As discussed above, most of the instruments in the prior art for spectrophotometric measurement have split the beam of incident light of given radiation into two equal parts so as to equally irradiate a sample to be tested and a reference sample. This is done in order to insure accuracy of the objective measurement provided by the photocell exposed to the radiation passing through the sample to be tested. However, splitting the beam into two parts means that the energy output by the lamp is split as well, which is undesirable in the case of darker, more absorptive samples as then more amplification is necessary to turn the lower photocell output into a meaningful output signal. It will be appreciated by those skilled in the art that as the photocell output signal drops, it gets more and more closely related in amplitude to the noise inherent in any electrical system. Accordingly, it would be desirable, for a given lamp, to direct as much of its beam as possible on the sample so as to generate a larger output signal, thus raising the effective signal-to-noise ratio of the system.

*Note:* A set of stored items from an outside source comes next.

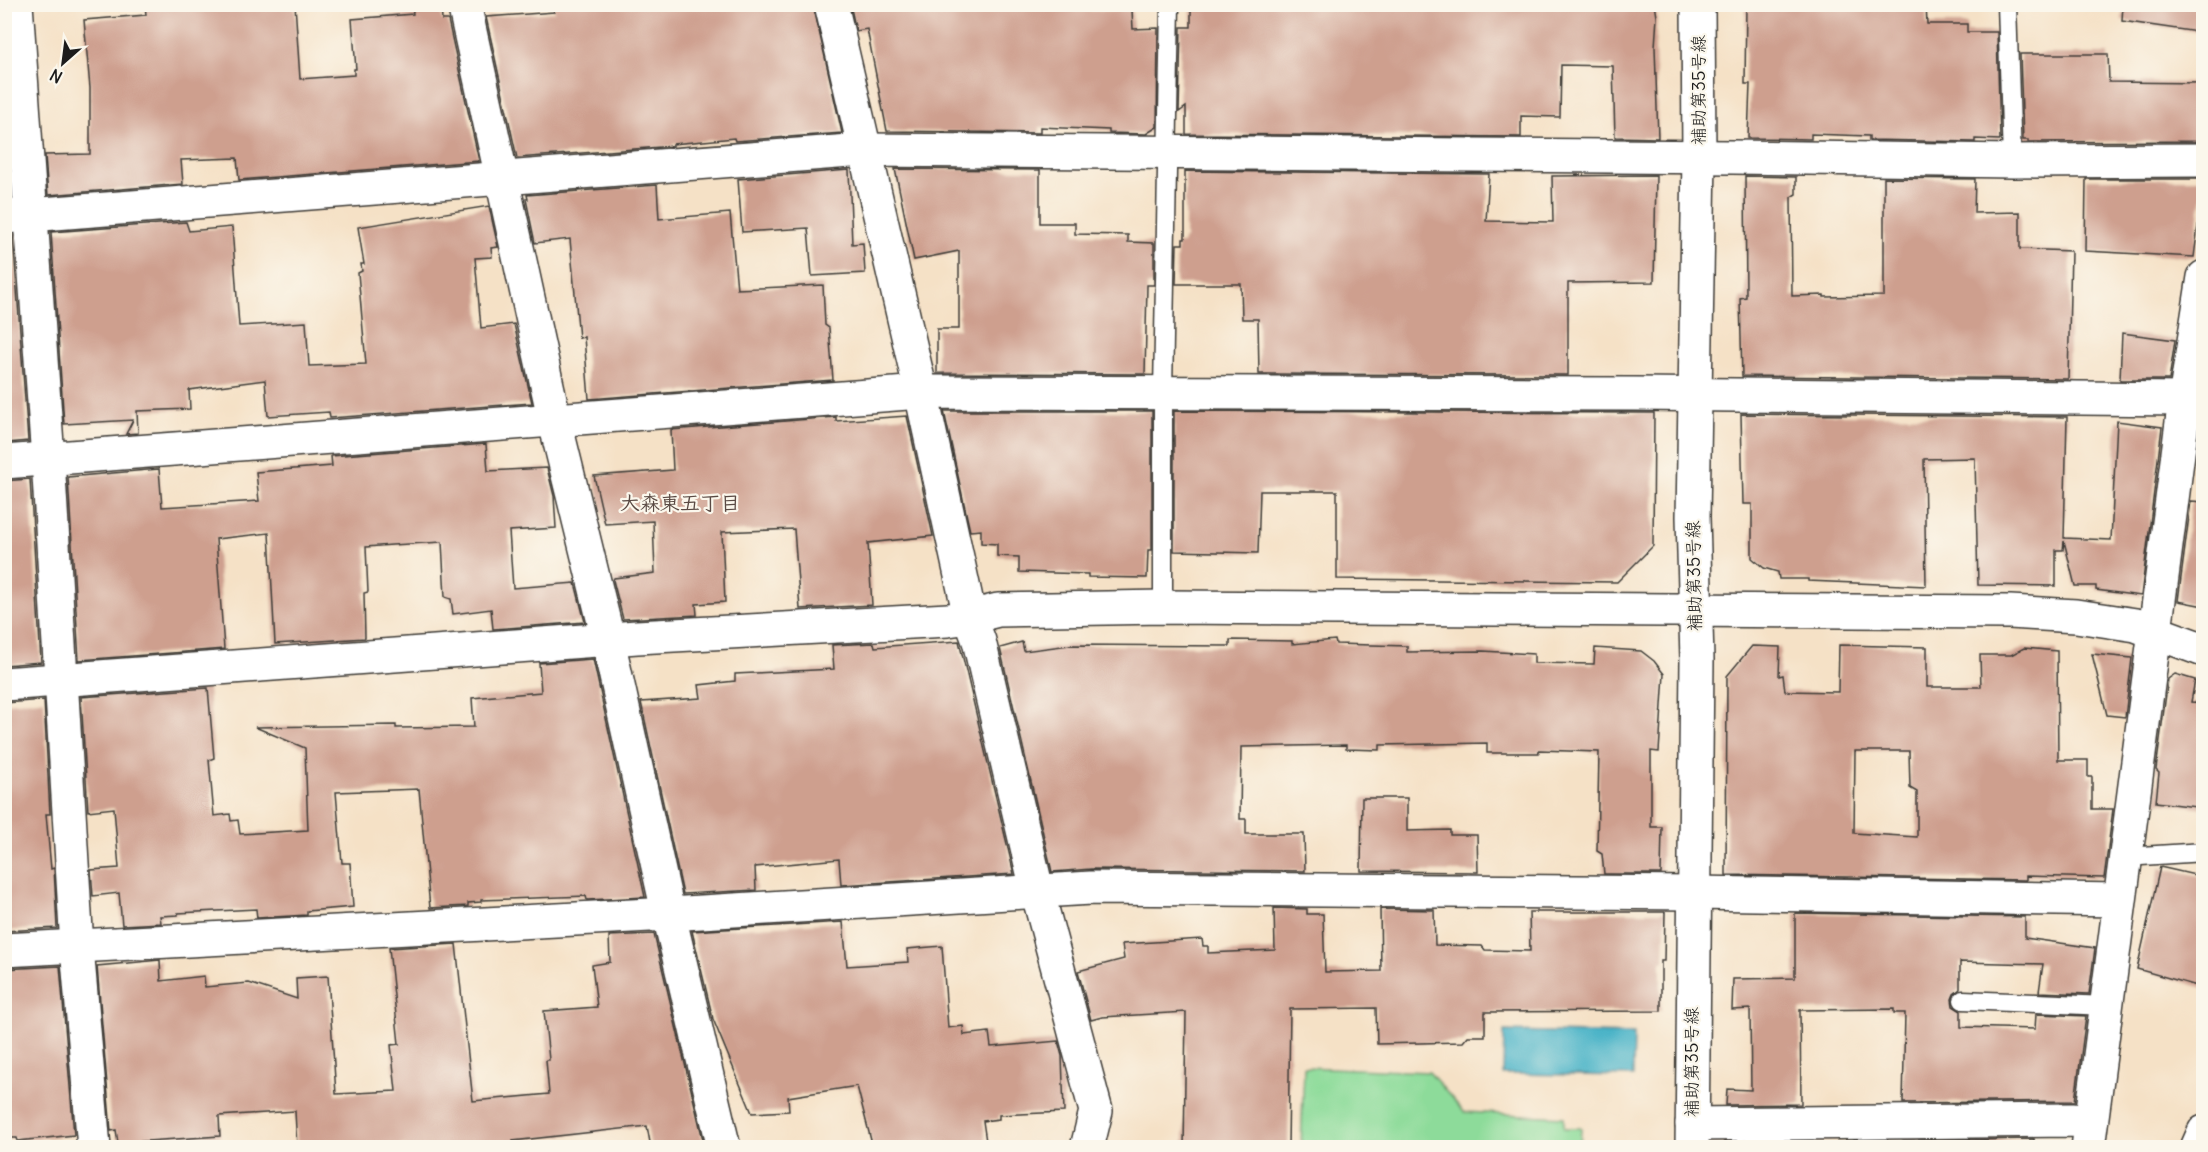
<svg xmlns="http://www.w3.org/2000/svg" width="2208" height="1152" viewBox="0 0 2208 1152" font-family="Delius,'Klee One',sans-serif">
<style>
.green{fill:#8ddb9a;stroke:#547c5b;stroke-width:1.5}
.water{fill:#49b3c7;stroke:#326872;stroke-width:1.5}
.building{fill:#ce9f8e;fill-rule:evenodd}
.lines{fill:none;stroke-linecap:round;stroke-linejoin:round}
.service-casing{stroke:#3d3a36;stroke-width:21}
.minor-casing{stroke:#3d3a36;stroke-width:36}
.tertiary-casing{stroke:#3d3a36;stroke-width:36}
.service{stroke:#fff;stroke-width:18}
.minor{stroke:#fff;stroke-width:33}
.tertiary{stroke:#fff;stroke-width:33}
.labels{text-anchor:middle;stroke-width:4.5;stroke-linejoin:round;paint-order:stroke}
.street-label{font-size:18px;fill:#1c1c1c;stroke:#fbf7ec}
.neighbourhood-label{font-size:20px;font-weight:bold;fill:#5a4a44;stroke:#fbf7ec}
</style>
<rect width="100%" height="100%" fill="#fbf7ec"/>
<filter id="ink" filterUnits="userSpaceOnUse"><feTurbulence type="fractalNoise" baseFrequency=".0167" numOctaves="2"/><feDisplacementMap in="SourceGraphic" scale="12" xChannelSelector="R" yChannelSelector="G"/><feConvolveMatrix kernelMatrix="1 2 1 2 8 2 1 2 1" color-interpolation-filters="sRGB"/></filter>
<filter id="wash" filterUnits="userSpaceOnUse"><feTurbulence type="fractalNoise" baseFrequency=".008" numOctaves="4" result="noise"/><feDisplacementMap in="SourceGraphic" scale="24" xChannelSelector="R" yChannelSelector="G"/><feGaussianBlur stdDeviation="1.35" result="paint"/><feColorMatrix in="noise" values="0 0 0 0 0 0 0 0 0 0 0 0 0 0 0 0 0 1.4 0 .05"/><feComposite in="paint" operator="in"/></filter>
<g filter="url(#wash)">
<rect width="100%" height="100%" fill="#f5e1c6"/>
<path class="green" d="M1304 1067 1429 1072 1464 1112 1564 1117V1128H1581L1580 1147H1301Z"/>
<path class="water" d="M1504 1031 1634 1034 1633 1076 1503 1074Z"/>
<g id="blocks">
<g class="building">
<path d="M145 4H295L300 79 354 75V69H356L352 19 413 14 412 4H441L442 20H448L479 161 239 180 237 158 181 160 183 184 48 195 45 155 90 154V88L84 20 146 15Z"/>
<path d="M553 4H813L842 133 735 141 734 138 673 144V146L517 158 486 17 554 12Z"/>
<path d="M850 4 1074 5V11L1132 10 1133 29 1158 28 1157 127 1146 134 1109 133V130L1040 127V133L887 131 867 29 856 31Z"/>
<path d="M1191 4H1427V9L1495 10V4H1655L1657 17 1655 47 1658 138 1615 137 1613 66 1561 65 1560 117 1521 116V137L1186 134V107L1179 112 1181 27H1191Z"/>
<path d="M1746 4H1926L1927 24H1967V32H1997L2000 140 1975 139V142L1869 140V136L1811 134V139L1748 138 1750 84H1745Z"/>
<path d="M2123 4H2204V33L2122 21Z"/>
<path d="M2020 54H2108L2109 82 2204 83V141L2028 142V140H2023Z"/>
<path d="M4 157H8L11 198H4Z"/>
<path d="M895 169 1040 170V223H1075V234L1128 235V242L1154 243V285H1147L1145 374 937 373V329H959V251L914 260Z"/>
<path d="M849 170 852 244 863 243 865 273 812 276 808 228 742 232 738 179Z"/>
<path d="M1185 171 1489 174 1486 221 1553 222 1552 176 1656 175 1654 282 1568 283V375L1259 374 1258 319H1242L1241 284H1176L1177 244H1183V239H1185Z"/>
<path d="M1745 176 1796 177V194L1791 197 1792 296 1824 295V297L1884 296V178L1975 179 1974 213 2020 212V249L2071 251 2068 379 1742 376 1740 298 1746 297Z"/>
<path d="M2086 179H2204L2194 257 2085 251Z"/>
<path d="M657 185 659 219 730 213 737 289 823 285 825 325 829 328 833 380 589 399 584 337 579 338 570 239 535 243 526 199H528L527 195Z"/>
<path d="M489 206 498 247 491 248 492 257 475 258 481 328 514 324 532 403 330 418 329 412 268 416 265 380 189 390 190 409 137 411 138 433 126 434 133 420 64 424 51 232 186 222 189 231 232 227 239 326 306 322 309 366 366 364 358 273 362 271 361 264H364L358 227Z"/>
<path d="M13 235 28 441 7 443 4 404V236Z"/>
<path d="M2122 333 2175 340 2169 380H2120Z"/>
<path d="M944 411H1152V550H1148L1147 578 1088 577V574L1019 572V557L997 556V544L981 543V530L970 531Z"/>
<path d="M1174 411 1654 413 1653 546 1617 582 1337 579V491H1260L1258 553 1174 551Z"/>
<path d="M1741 414 2067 417 2064 538 2111 540 2117 421 2162 427 2141 596 2096 590V586H2075L2064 541 2063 550H2056V586L1978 585 1975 458 1924 459 1926 586 1808 581V579H1779L1778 572 1764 568 1752 558V504H1743Z"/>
<path d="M907 416 933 536 868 543 872 605 800 609 794 529 722 532 725 602 696 604 697 615 623 619 613 580 614 578 655 573 653 521 605 524 594 476 673 470 671 430 836 417V421Z"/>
<path d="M486 444 488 471 547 468 554 496 556 528 509 531 513 588 575 583 585 622 493 629 491 609 453 614 451 599 445 597 442 542 392 545 366 547 368 592 364 593 365 638 275 644 269 533 216 539 224 649 79 660 68 477 159 469 162 507 259 501 256 472 332 466 331 456Z"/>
<path d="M30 479 41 662 4 665V481Z"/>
<path d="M2191 501 2204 502V606L2178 601Z"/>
<path d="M1230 640 1292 641V644L1335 640 1336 644 1407 646V652L1483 651 1534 654V663L1594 664 1595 648 1641 651 1654 661 1664 674 1659 752 1651 751V827H1662L1661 874H1604L1602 854 1597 851 1599 752 1539 750V753H1487V743L1380 745V750L1346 749V745L1241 747 1240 819H1246V834H1304L1305 871 1091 869 1052 872 1000 648 1022 642 1024 651 1070 645 1230 646Z"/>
<path d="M959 641 1014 874 841 885 839 859 755 867 756 890 683 894 641 702 701 698 699 685 735 681V674L834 669 832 645 874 643 875 647Z"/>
<path d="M1839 645 1927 647V687H1981L1980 655H2011L2024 648 2057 651 2058 760H2088V777H2092V809H2113L2104 878 2026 876V880L1726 875 1727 676 1752 646 1780 647 1779 676 1783 675 1785 691 1838 692ZM1855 751H1909L1910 788 1917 792V837L1854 833Z"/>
<path d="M2092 654 2132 658 2125 717 2107 715Z"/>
<path d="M593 659 645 897 587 900 586 896 481 900V902L468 903V906L430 908 419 789 336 792 342 863H350L353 907 307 911V915L257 918 256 909 178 913V915L160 916 161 923 122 925 119 893 93 896 91 870 119 868 114 808 88 811 81 697 208 688 214 758 209 760 214 816 230 814 231 821 238 820 240 834 308 830 305 748 255 727 396 725V728L474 727 472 698 541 692 539 663Z"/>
<path d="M2175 674 2195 680 2191 702 2204 703V808L2156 802 2159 773 2156 770 2168 679Z"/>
<path d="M44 700 50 814H46L51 869 54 868 57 928 4 931V825H7L4 703Z"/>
<path d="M1362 798H1407V831L1450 830V835H1477L1478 872 1361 871Z"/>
<path d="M2160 867 2204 877V988L2137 969Z"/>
<path d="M1274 908 1307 909V914H1323L1325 972 1381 971 1380 909 1434 910 1435 945 1482 946 1485 950 1530 951 1529 912H1665L1664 961H1661V1011L1485 1012V1036H1468L1463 1042 1377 1044 1376 1008 1290 1009 1288 1148H1184L1186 1012 1102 1017 1091 1020 1078 971 1124 959 1122 944 1202 939 1203 946H1208V953L1275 950Z"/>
<path d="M1795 913 2025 917V938L2095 948 2089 994 2039 992 2043 964 1960 962V989L1954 994 1952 999 1953 1006 1961 1011V1027L2035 1029 2036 1014 2086 1016 2075 1101 1903 1103 1905 1013H1894V1009L1800 1010 1801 1104 1726 1105 1727 1089 1751 1090 1750 1009 1732 1010 1733 979 1795 978Z"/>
<path d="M843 922 847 966 908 962 907 949 942 946 948 1028 963 1026 964 1035 989 1032 991 1047 1058 1041 1062 1056 1064 1112 999 1115V1119L983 1121 987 1148H873L857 1086 788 1097 789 1111 752 1113 713 1019 692 931Z"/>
<path d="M654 934 705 1148H651L647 1126 513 1141 515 1148H406V1145L375 1148 297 1147 295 1111 219 1116 220 1136 118 1143 116 1130 111 1131 97 966 160 960 161 981 204 976 205 987 249 983 297 999 296 978 328 976 336 1094 396 1091 391 1045 399 1044 389 948 456 944 473 1101 549 1094 546 1060H549L544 1011 597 1007 592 965 610 962 609 936Z"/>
<path d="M60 966 74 1135 18 1141 17 1138H4V969Z"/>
<path d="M2034 1139 2035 1148H1903V1141Z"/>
<rect x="1724" y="1142" width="39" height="6"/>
</g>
</g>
</g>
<g filter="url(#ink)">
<use href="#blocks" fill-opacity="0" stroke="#3d3a36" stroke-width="1.5"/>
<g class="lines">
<g class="service-casing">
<g id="service">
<path d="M2007 4 2012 161"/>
<path d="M1163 607V392L1170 4"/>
<path d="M2125 857 2204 852"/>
<path d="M1963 1000 2107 1006"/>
</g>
</g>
<g class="minor-casing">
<g id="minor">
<path d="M16 4 48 459 77 947 94 1148"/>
<path d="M464 4 555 422 604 622 664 894 724 1148"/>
<path d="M831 4 921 392 970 617 979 641 1037 890 1096 1111 1087 1148"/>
<path d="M4 217 863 150 1732 157 2012 161 2204 160"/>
<path d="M4 462 921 392 1635 394 2185 399"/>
<path d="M4 950 669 914 1091 888 1694 893 2119 900"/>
<path d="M1692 1124 2072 1120 2091 1122"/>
<path d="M2088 1148 2185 399 2204 277"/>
<path d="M2197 1148 2204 1132"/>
</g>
</g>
<g class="tertiary-casing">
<g id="tertiary">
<path d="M4 684 637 637 948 620 970 617 998 610 1163 607 2010 612 2076 616 2136 625 2204 650"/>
<path d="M1692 1148 1697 660 1693 517 1699 157 1698 4"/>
</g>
</g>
<use href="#service" class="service"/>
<use href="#minor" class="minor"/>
<use href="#tertiary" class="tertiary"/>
</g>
</g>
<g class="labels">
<g class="street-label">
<text transform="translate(1699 90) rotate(-90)" y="6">補助第35号線</text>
<text transform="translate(1694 576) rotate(-91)" y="6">補助第35号線</text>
<text transform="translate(1692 1062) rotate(-90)" y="6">補助第35号線</text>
</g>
<g class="neighbourhood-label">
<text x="680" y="510">大森東五丁目</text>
</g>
</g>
<rect width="2208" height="1152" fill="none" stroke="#fbf7ec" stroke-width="24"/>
<g transform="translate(63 63) rotate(208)" stroke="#fbf7ec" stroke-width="4.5" paint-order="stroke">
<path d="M0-4.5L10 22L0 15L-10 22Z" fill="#1c1c1c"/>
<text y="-9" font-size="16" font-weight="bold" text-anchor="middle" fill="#1c1c1c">N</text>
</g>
</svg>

Another deficiency of prior art spectrophotometric measurements when applied to modern processes now under development such as supercritical carbon dioxide extraction of caffeine from coffee beans is that these processes typically take place under very high pressures, e.g., 10,000 psi. If an instrument is to be interposed "on line" in the system, it must be capable of withstanding such pressures. No instrument is known to the inventor which satisfies this requirement. Instead, previous spectrophotometric instruments require that a sample be taken and transferred to the instrument at a lower pressure, which greatly complicates the process and renders an on-line instrument unfeasible. This, in turn, renders easy optimization of the process parameters by obtaining an instantaneous read-out of the effective variation of a process parameter impossible.